Critique : Far north
D'Asif Kapadia, plutôt que The return (énième bidule fantastoc avec Sarah Michelle Gellar), il vaut mieux retenir The warrior, thriller d'aventures anglo-indien assez marquant. On retrouve dans Far north quelques-uns des thèmes qui animaient ce premier long, et notamment la façon dont l'être humain, noyé dans l'immensité des grands espaces naturels, finira inexorablement par sombrer dans la folie nombriliste. Étrange film que celui-ci, qui débute comme un énième film d'aventures dans le Grand Nord avant de se muer brusquement en un triangle amoureux très particulier.

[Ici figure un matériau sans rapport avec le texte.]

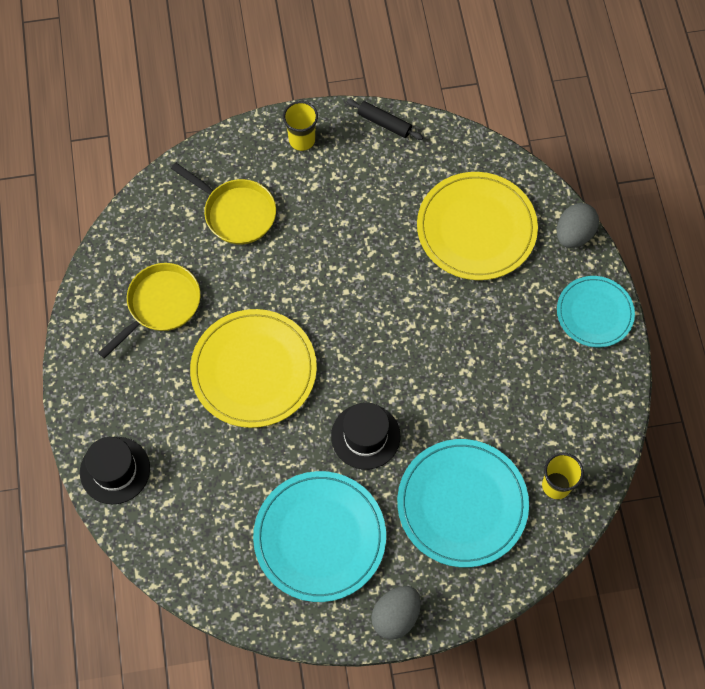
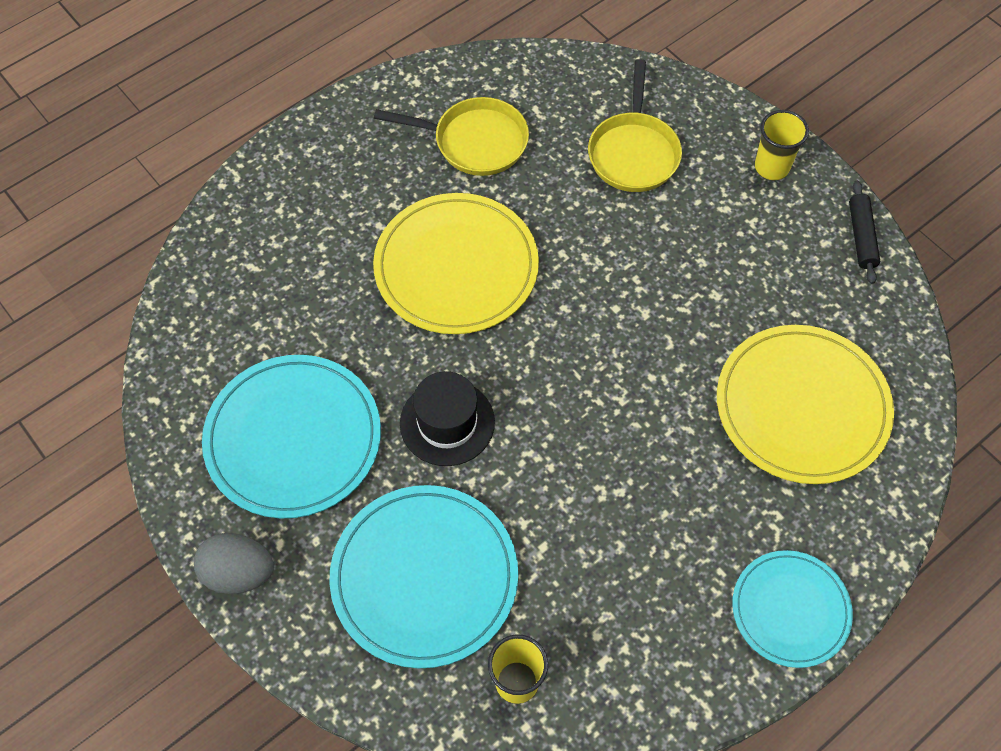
camera: 60 degrees right, 5 degrees down
(115, 470) = (260, 200): black hat -> none
(574, 234) = (882, 527): grey egg -> none

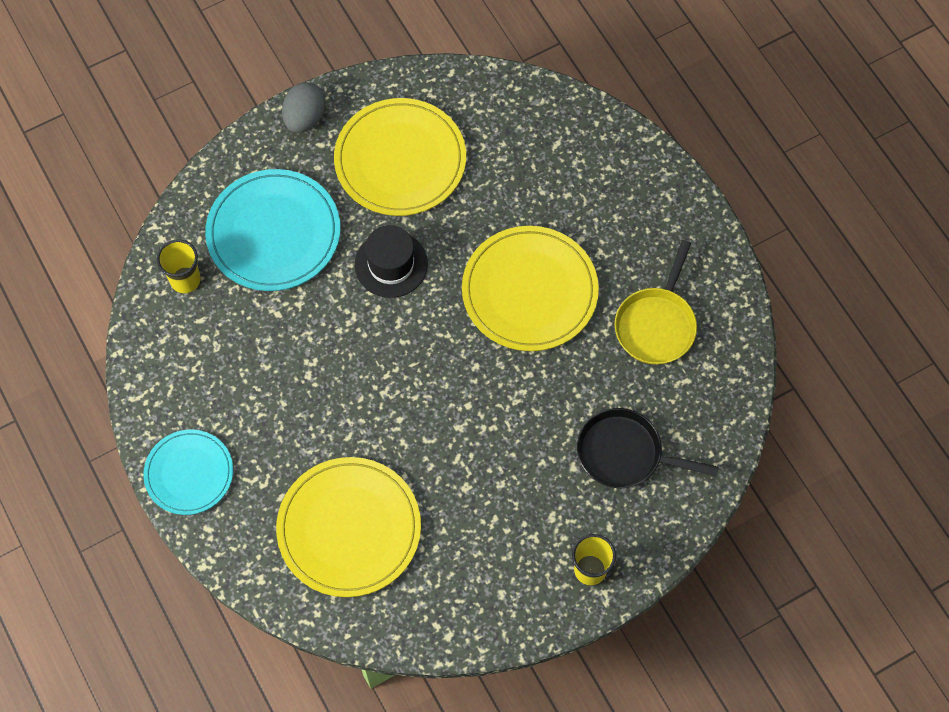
camera: 100 degrees right, 5 degrees up
(293, 438) = (400, 160): turquoise plate -> yellow plate
(633, 152) = (625, 453): yellow pan -> black pan
(861, 237) = (502, 627): black rolling pin -> none

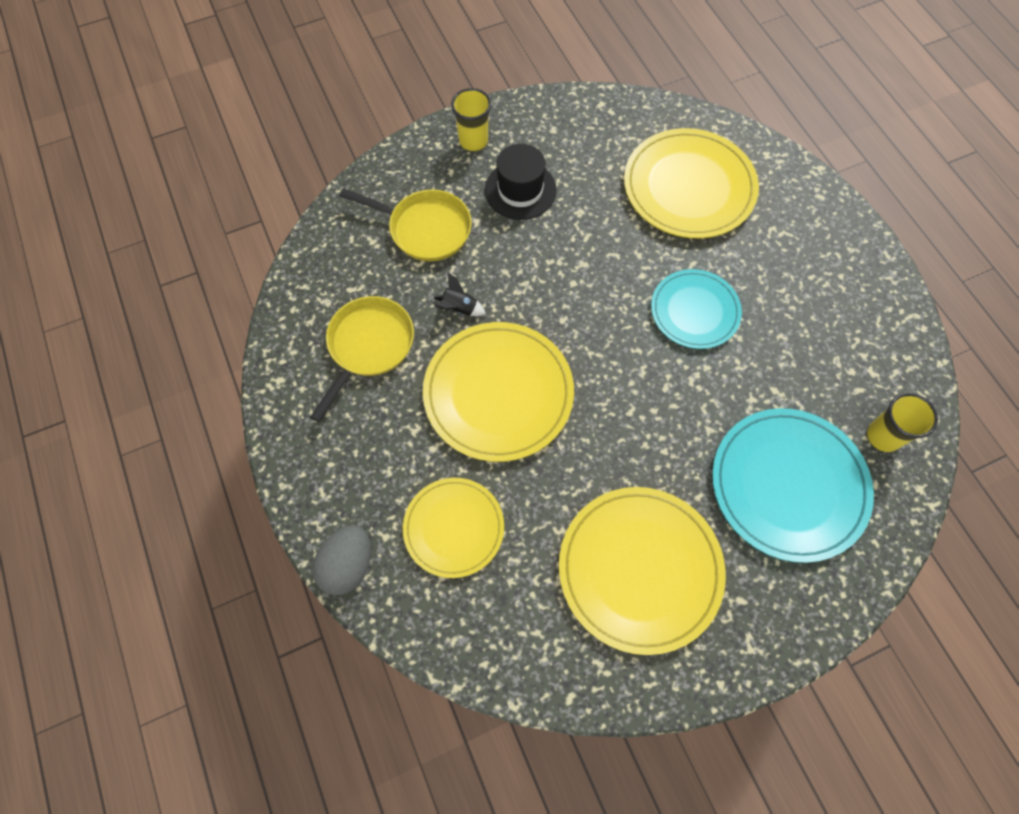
camera: 175 degrees left, 0 degrees up
(189, 473) = (845, 243): turquoise plate -> turquoise plate (694, 311)
(305, 118) = (764, 642): grey egg -> grey egg (348, 565)
(391, 264) = (651, 435): black hat -> black hat (520, 190)
(553, 178) = (454, 528): none -> yellow plate
(577, 369) = (459, 308): none -> black rocket
(625, 453) = (425, 229): black pan -> yellow pan

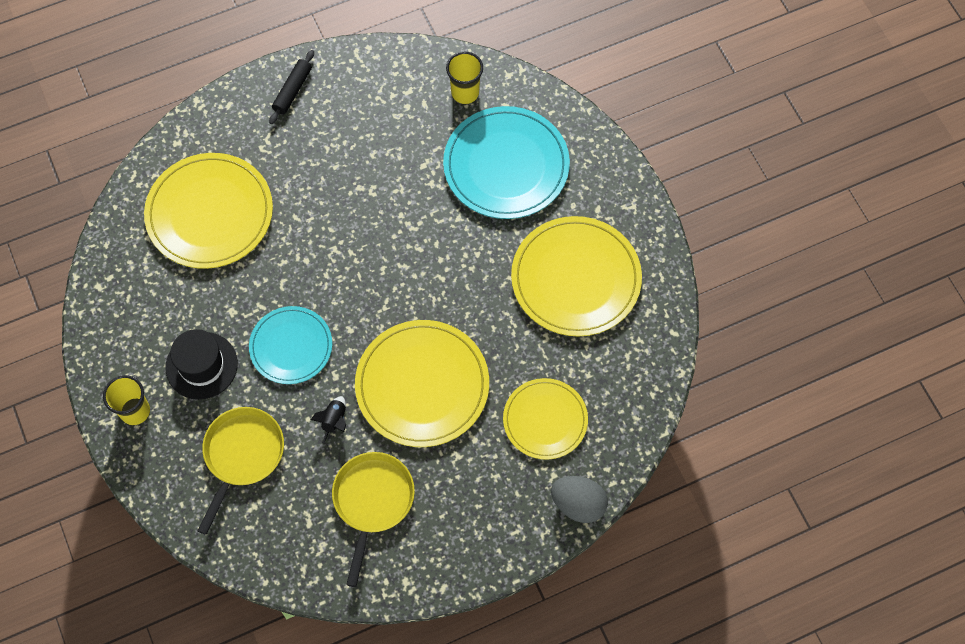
camera: 90 degrees left, 0 degrees up
(368, 346) = (372, 501): yellow pan -> yellow pan turned 75 degrees clockwise
(694, 311) = (345, 220): turquoise plate -> turquoise plate (291, 346)
(849, 254) = (293, 90): none -> black rolling pin

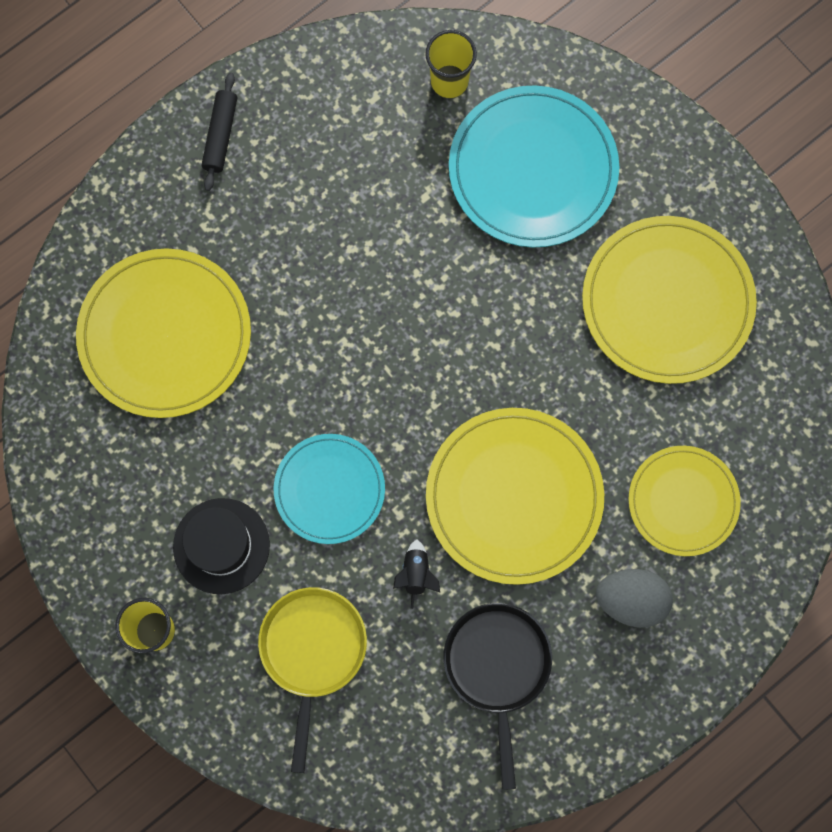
camera: 15 degrees left, 10 degrees up
(372, 501) = (497, 667): yellow pan -> black pan
(578, 504) = (756, 601): grey egg -> grey egg (631, 600)

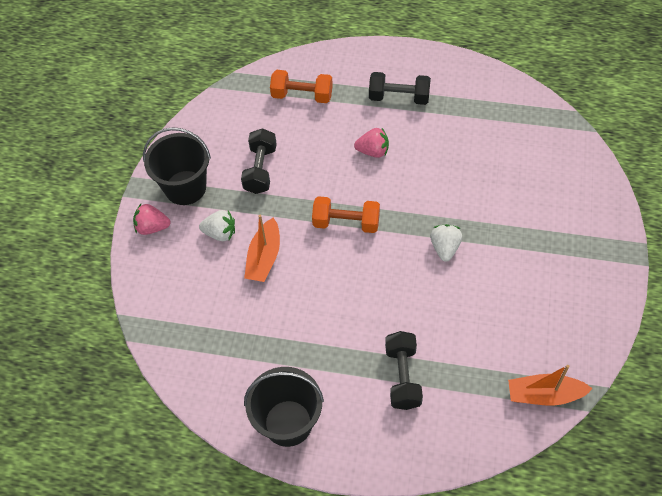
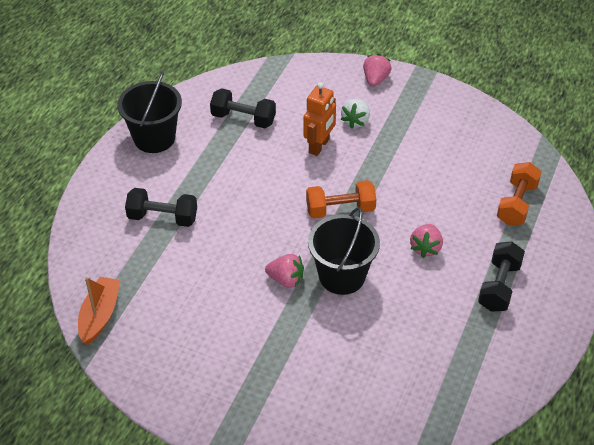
camera: 100 degrees right, 10 degrees down
(185, 187) = (414, 104): black bucket -> black bucket (342, 276)
(260, 169) = (423, 157): black dumbbell -> black dumbbell (243, 119)
(264, 258) = (319, 146): orange boat -> orange robot
(346, 223) = (340, 209): orange dumbbell -> orange dumbbell turned 60 degrees clockwise
(445, 248) = (286, 279): white strawberry -> pink strawberry

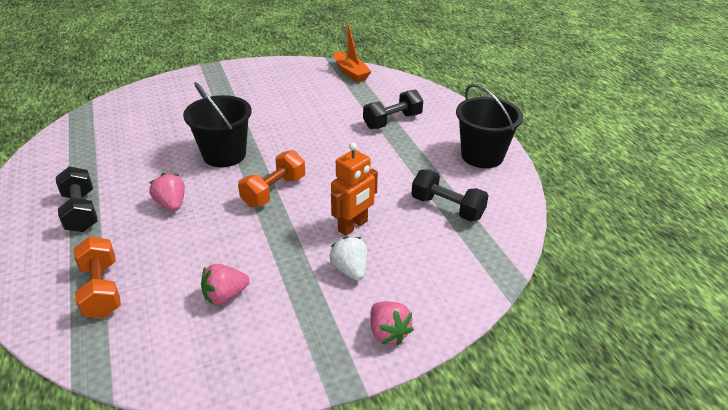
camera: 135 degrees right, 10 degrees down
(243, 119) = (447, 208): black dumbbell -> black dumbbell turned 60 degrees clockwise
(286, 279) = (263, 134): pink strawberry -> pink strawberry (225, 296)
(319, 146) = (353, 226): orange robot -> orange robot turned 120 degrees counterclockwise

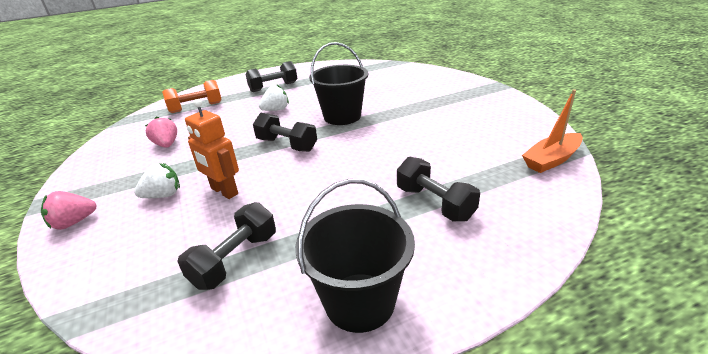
camera: 90 degrees right, 5 degrees down
(171, 204) = (276, 110): pink strawberry -> white strawberry
(274, 191) = (287, 145): orange dumbbell -> black dumbbell

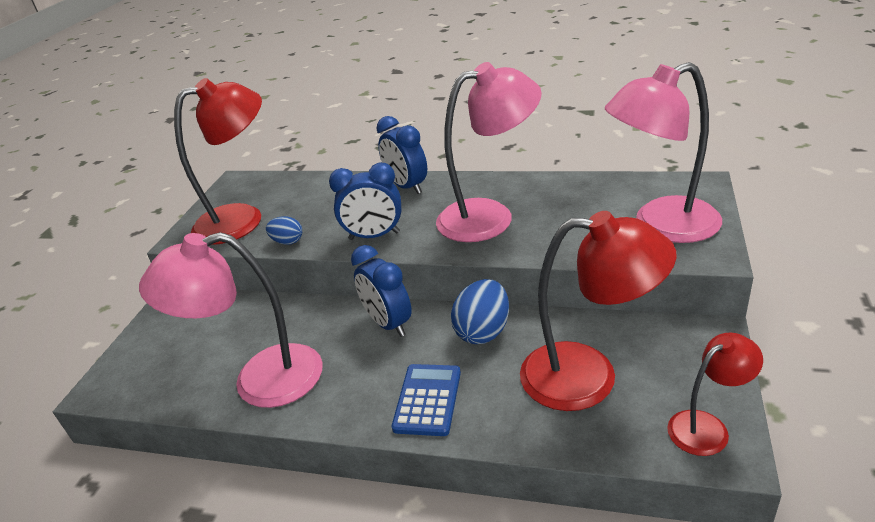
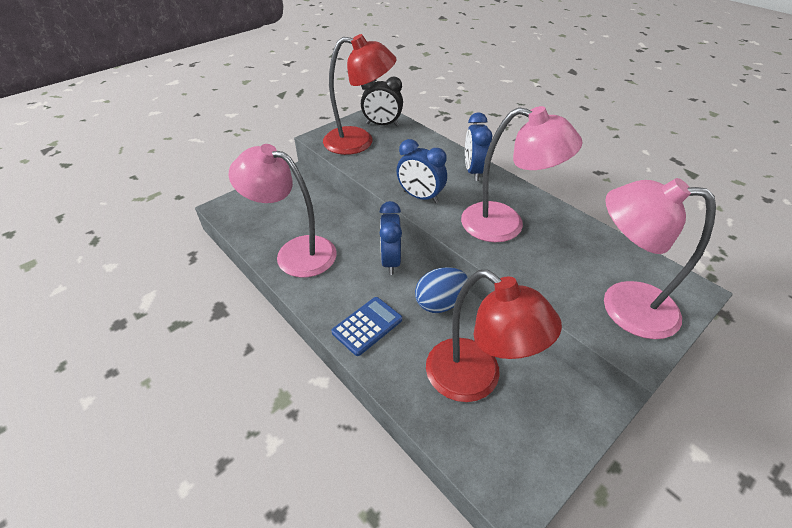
camera: 30 degrees right, 10 degrees up
(253, 190) = (382, 124): none -> black clock
(287, 242) = (369, 172): blue egg -> none
(707, 427) = (519, 472): red lamp -> none

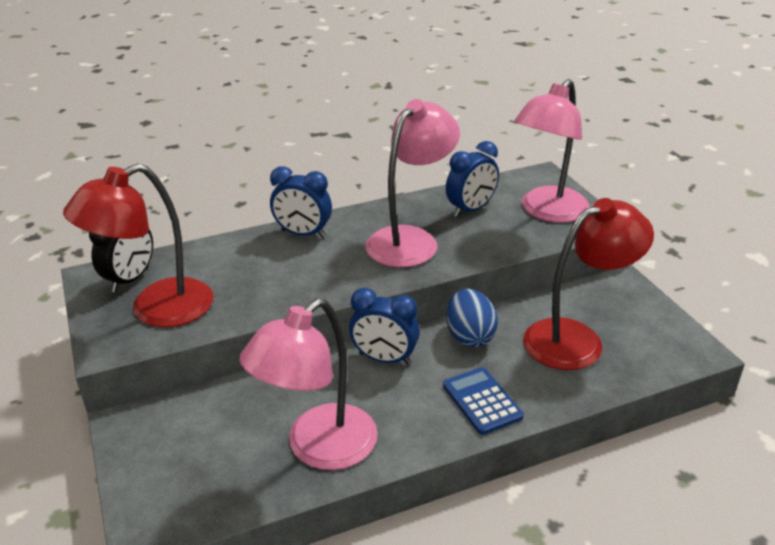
camera: 70 degrees left, 10 degrees down
(359, 142) = (156, 310): red lamp -> red lamp turned 150 degrees counterclockwise
(420, 197) = (324, 284): blue clock -> blue clock (471, 209)

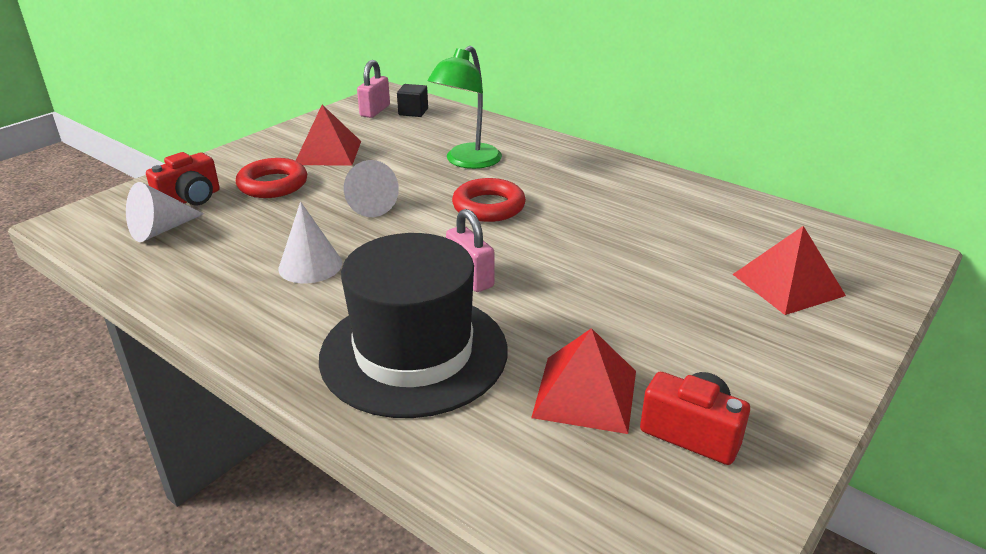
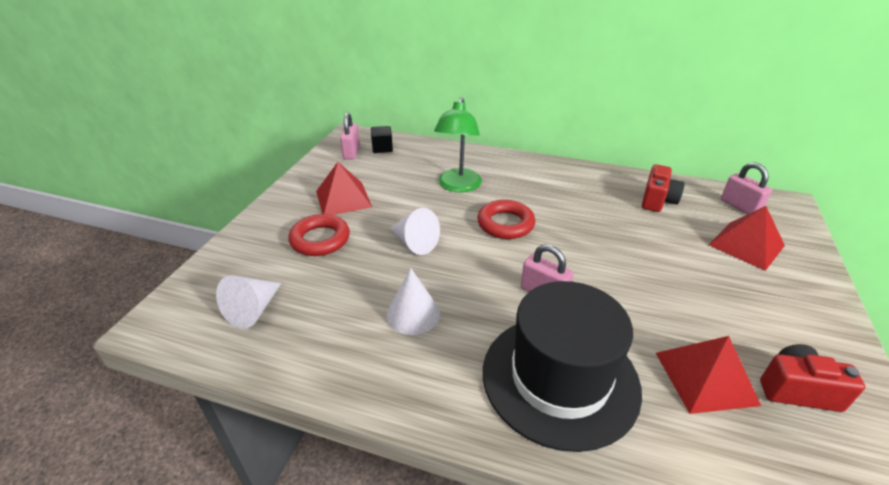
camera: 20 degrees left, 5 degrees up
(190, 199) = (257, 271): red camera -> red camera (657, 200)
(826, 244) = (739, 206): none -> pink padlock

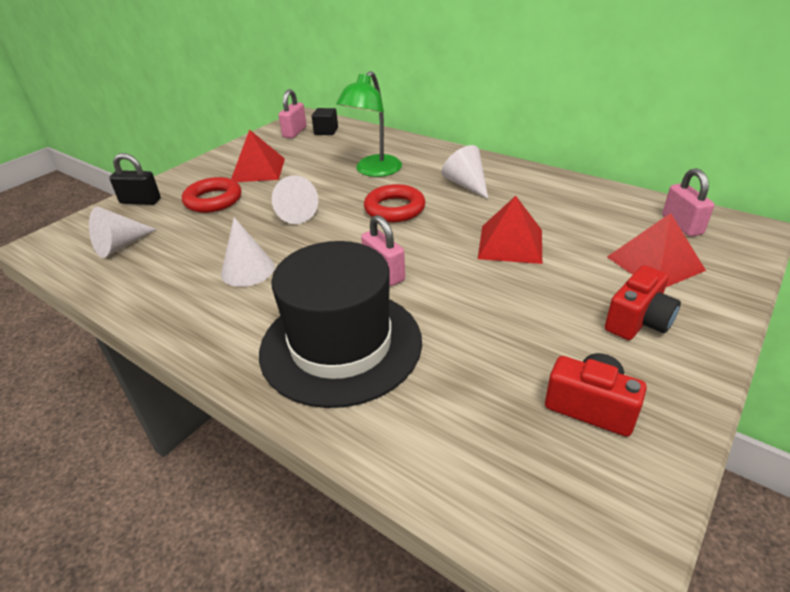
camera: 20 degrees right, 0 degrees up
(238, 252) = (140, 201): none -> black padlock
(550, 190) = (466, 185): none -> white cone
(657, 200) = (582, 207): red camera -> red camera (638, 321)
(706, 378) = (493, 374): red pyramid -> red pyramid (510, 244)

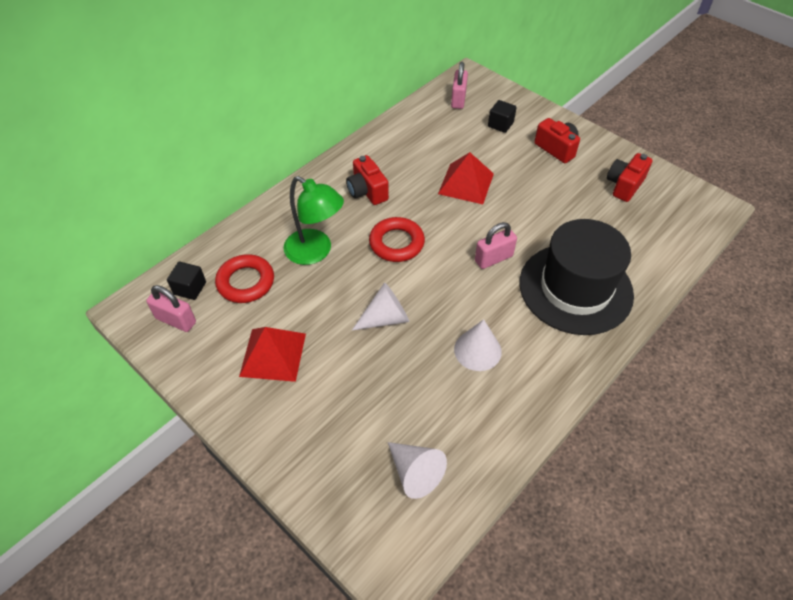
camera: 85 degrees left, 15 degrees up
(140, 201) = (314, 474): black padlock -> none
(213, 200) = (335, 393): red ring -> red ring (246, 282)
(466, 185) = (367, 191): white cone -> red camera
(655, 263) = (500, 124): red pyramid -> black cube
(681, 225) = (458, 99): pink padlock -> pink padlock turned 75 degrees counterclockwise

Il faut dire que les trois protagonistes sont
seuls au milieu de nulle part, et donc face à eux-mêmes en permanence,
sans possibilité de se cacher, de s'isoler ou de mentir durablement,
d'où le côté pervers de la situation, celui-ci étant accentué par le
fait que les deux femmes qui se disputent les faveurs du même mâle sont
mère et fille... Glauque ? Pas vraiment, ou en tout cas pas
immédiatement. En bon faiseur d'images, Kapadia utilise à merveille les
décors toujours plus blancs pour adoucir et rafraîchir ce qui aurait pu
n'être qu'un drame lourd en pathos. Il accouche d'un film délicat, à
bonne distance de ses personnages, sans doute un peu trop glacé (au
sens figuré) pour réellement impliquer son spectateur mais disposant de
quelques scènes-clés vraiment fortes.
L'un des points forts de Far north,
outre son interprétation sans faille, c'est la façon dont le scénario
va finalement faire des choix, s'éloignant peu à peu des canons d'un
genre trop souvent poussé par les convenances à finir en queue de
poisson et en non-dits. Plus le générique approche et plus il se
passera de choses, l'intensité allant croissant jusqu'à un dénouement
franchement mémorable mais pas totalement abouti. Ce n'est donc pas la
tiédeur qui prime dans ce beau film où la chaleur des corps contraste
admirablement avec la rigueur du climat. Bien que pas totalement mûr,
Asif Kapadia est un cinéaste à suivre.